A la forme: Déclare recevable l'appel interjeté le 13 décembre 2021 par A______ SA, B______ SA et C______ contre le jugement JTBL/943/2021 rendu le 9 novembre 2021 par le Tribunal des baux et loyers dans la cause C/19169/2019.

Au fond: Confirme le jugement entrepris. Dit que la procédure est gratuite.

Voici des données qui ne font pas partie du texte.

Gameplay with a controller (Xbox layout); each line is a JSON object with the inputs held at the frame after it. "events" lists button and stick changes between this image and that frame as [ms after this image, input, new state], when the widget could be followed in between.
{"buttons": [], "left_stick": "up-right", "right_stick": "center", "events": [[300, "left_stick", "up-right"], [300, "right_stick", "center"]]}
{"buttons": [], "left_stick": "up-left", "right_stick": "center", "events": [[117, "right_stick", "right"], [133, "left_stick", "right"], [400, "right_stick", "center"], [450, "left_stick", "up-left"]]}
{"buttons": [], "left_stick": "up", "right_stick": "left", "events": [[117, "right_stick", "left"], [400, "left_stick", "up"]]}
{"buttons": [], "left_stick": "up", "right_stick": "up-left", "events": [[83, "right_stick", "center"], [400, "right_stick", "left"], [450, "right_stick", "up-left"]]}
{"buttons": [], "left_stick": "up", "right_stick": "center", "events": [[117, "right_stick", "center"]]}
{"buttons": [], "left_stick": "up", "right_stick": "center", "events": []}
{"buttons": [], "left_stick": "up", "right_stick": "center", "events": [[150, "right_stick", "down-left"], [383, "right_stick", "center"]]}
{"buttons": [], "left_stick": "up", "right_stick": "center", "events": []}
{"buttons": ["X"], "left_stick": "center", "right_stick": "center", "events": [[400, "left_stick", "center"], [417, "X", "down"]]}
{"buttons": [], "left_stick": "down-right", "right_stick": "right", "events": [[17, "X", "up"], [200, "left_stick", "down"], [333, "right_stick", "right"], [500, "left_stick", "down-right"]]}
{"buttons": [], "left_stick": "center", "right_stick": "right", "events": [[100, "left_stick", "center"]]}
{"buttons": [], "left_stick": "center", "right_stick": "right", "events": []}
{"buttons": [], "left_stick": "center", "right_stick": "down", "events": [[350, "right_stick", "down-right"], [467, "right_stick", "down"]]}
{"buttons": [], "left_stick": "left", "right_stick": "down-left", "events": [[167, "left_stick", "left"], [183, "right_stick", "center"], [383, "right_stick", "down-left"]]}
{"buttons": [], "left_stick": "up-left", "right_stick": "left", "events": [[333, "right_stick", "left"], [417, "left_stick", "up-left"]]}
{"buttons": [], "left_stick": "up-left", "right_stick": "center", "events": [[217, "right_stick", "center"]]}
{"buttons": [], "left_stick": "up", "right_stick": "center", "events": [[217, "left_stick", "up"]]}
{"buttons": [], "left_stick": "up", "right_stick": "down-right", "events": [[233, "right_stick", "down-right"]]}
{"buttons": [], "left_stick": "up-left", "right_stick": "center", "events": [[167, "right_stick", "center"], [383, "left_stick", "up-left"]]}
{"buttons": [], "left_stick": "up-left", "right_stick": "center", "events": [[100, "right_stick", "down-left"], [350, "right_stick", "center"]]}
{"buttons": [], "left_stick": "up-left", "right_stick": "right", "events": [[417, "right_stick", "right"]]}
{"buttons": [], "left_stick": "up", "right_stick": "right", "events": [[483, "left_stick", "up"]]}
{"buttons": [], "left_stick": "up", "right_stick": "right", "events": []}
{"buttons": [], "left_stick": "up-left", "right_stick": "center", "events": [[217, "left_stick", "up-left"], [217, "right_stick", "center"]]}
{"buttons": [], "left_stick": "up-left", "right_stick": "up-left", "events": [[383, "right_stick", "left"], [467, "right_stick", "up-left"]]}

Déboute les parties de toutes autres conclusions.

Siégeant: Madame Pauline ERARD, présidente; Madame Sylvie DROIN et Monsieur Laurent RIEBEN, juges; Monsieur Nicolas DAUDIN et Madame Zoé SEILER, juges assesseurs; Madame Maïté VALENTE, greffière.

La présidente: La greffière: Pauline ERARD Maïté VALENTE

Indication des voies de recours:

Conformément aux art. 72 ss de la loi fédérale sur le Tribunal fédéral du 17 juin 2005 (LTF; RS 173.110), le présent arrêt peut être porté dans les trente jours qui suivent sa notification avec expédition complète (art. 100 al. 1 LTF) par devant le Tribunal fédéral par la voie du recours en matière civile. Le recours doit être adressé au Tribunal fédéral, 1000 Lausanne 14. Valeur litigieuse des conclusions pécuniaires au sens de la LTF supérieure ou égale à 15'000 fr.